- DATA SUPPLIED:
* * *
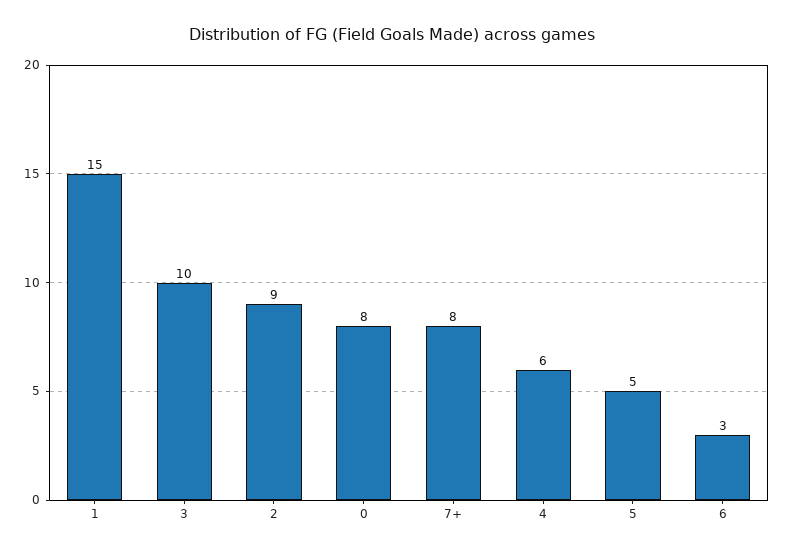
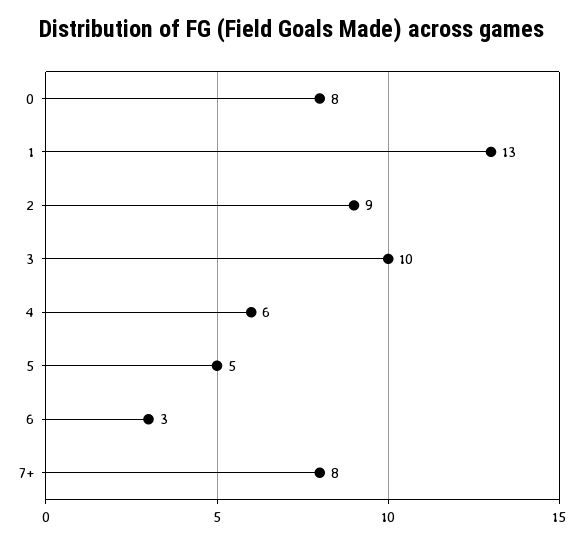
  {
-   "1": 15,
+   "1": 13,
    "3": 10,
    "2": 9,
    "0": 8,
    "7+": 8,
    "4": 6,
    "5": 5,
    "6": 3
  }

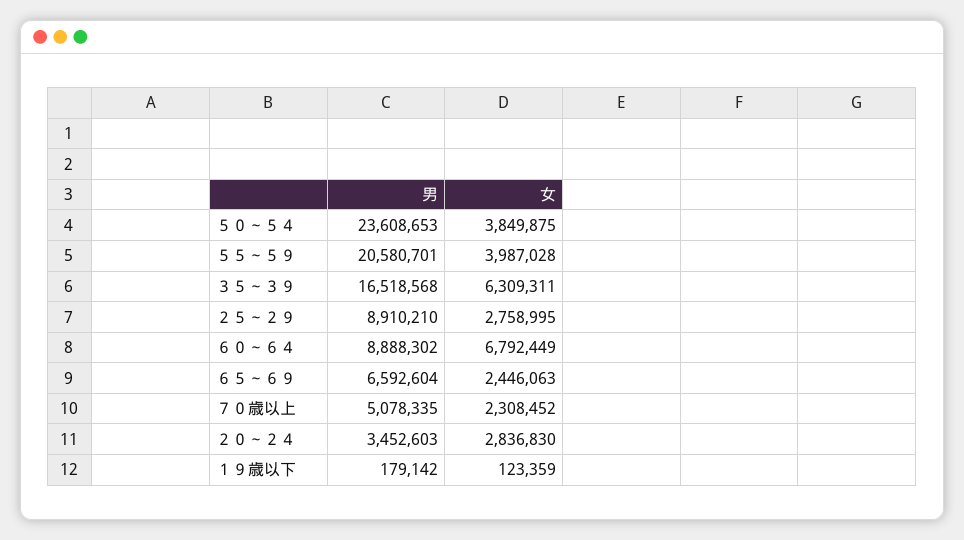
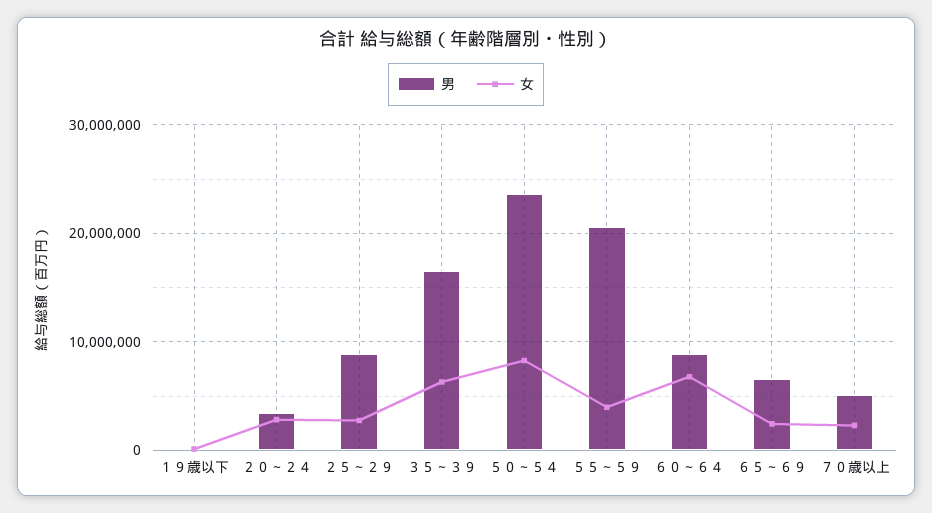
  {
    "男": {
      "５０～５４": 23608653,
      "５５～５９": 20580701,
      "３５～３９": 16518568,
      "２５～２９": 8910210,
      "６０～６４": 8888302,
      "６５～６９": 6592604,
      "７０歳以上": 5078335,
      "２０～２４": 3452603,
      "１９歳以下": 179142
    },
    "女": {
-     "５０～５４": 3849875,
+     "５０～５４": 8000000,
      "５５～５９": 3987028,
      "３５～３９": 6309311,
      "２５～２９": 2758995,
      "６０～６４": 6792449,
      "６５～６９": 2446063,
      "７０歳以上": 2308452,
      "２０～２４": 2836830,
      "１９歳以下": 123359
    }
  }

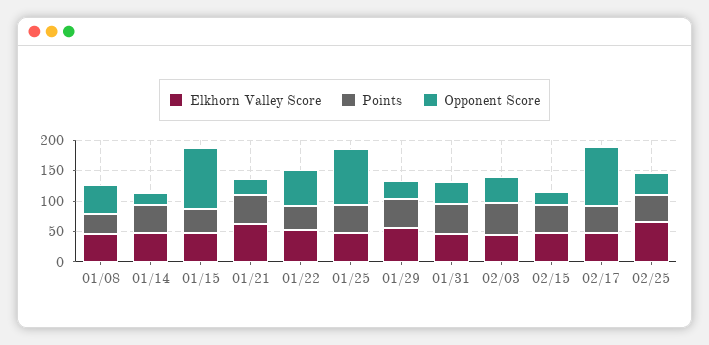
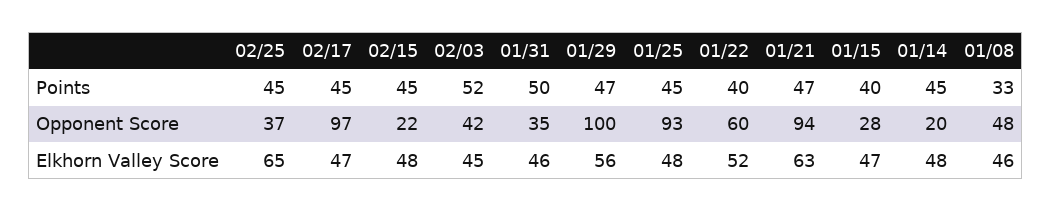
  {
    "Elkhorn Valley Score": {
      "01/08": 46,
      "01/14": 48,
      "01/15": 47,
      "01/21": 63,
      "01/22": 52,
      "01/25": 48,
      "01/29": 56,
      "01/31": 46,
      "02/03": 45,
      "02/15": 48,
      "02/17": 47,
      "02/25": 65
    },
    "Points": {
      "01/08": 33,
      "01/14": 45,
      "01/15": 40,
      "01/21": 47,
      "01/22": 40,
      "01/25": 45,
      "01/29": 47,
      "01/31": 50,
      "02/03": 52,
      "02/15": 45,
      "02/17": 45,
      "02/25": 45
    },
    "Opponent Score": {
      "01/08": 48,
      "01/14": 20,
-     "01/15": 100,
+     "01/15": 28,
-     "01/21": 25,
+     "01/21": 94,
      "01/22": 60,
      "01/25": 93,
-     "01/29": 25,
+     "01/29": 100,
      "01/31": 35,
      "02/03": 42,
      "02/15": 22,
      "02/17": 97,
      "02/25": 37
    }
  }

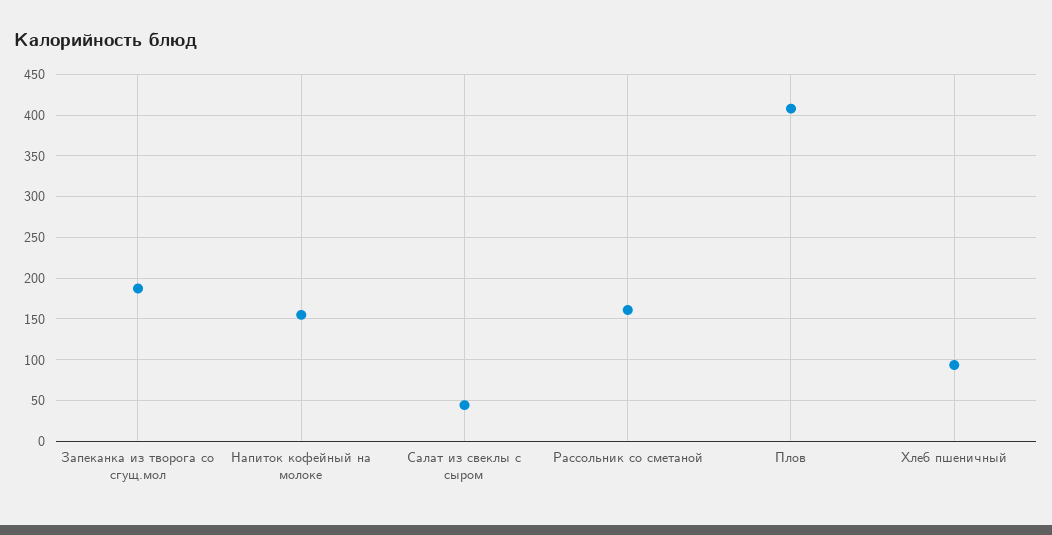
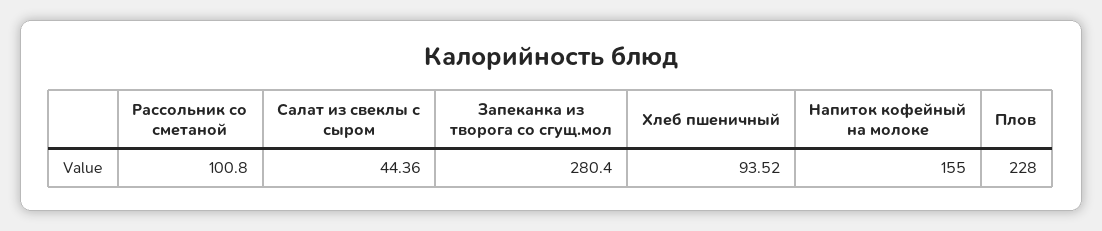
  {
-   "Запеканка из творога со сгущ.мол": 190,
+   "Запеканка из творога со сгущ.мол": 280.4,
    "Напиток кофейный на молоке": 155,
    "Салат из свеклы с сыром": 44.36,
-   "Рассольник со сметаной": 160,
+   "Рассольник со сметаной": 100.8,
-   "Плов": 410,
+   "Плов": 228,
    "Хлеб пшеничный": 93.52
  }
* * *
- TASK ITEM: Set down the line holding "из свеклы с" and all later lines through the last one in the material above, exactly, and no other lines.

- TASK ANSWER:
    "Салат из свеклы с сыром": 44.36,
-   "Рассольник со сметаной": 160,
+   "Рассольник со сметаной": 100.8,
-   "Плов": 410,
+   "Плов": 228,
    "Хлеб пшеничный": 93.52
  }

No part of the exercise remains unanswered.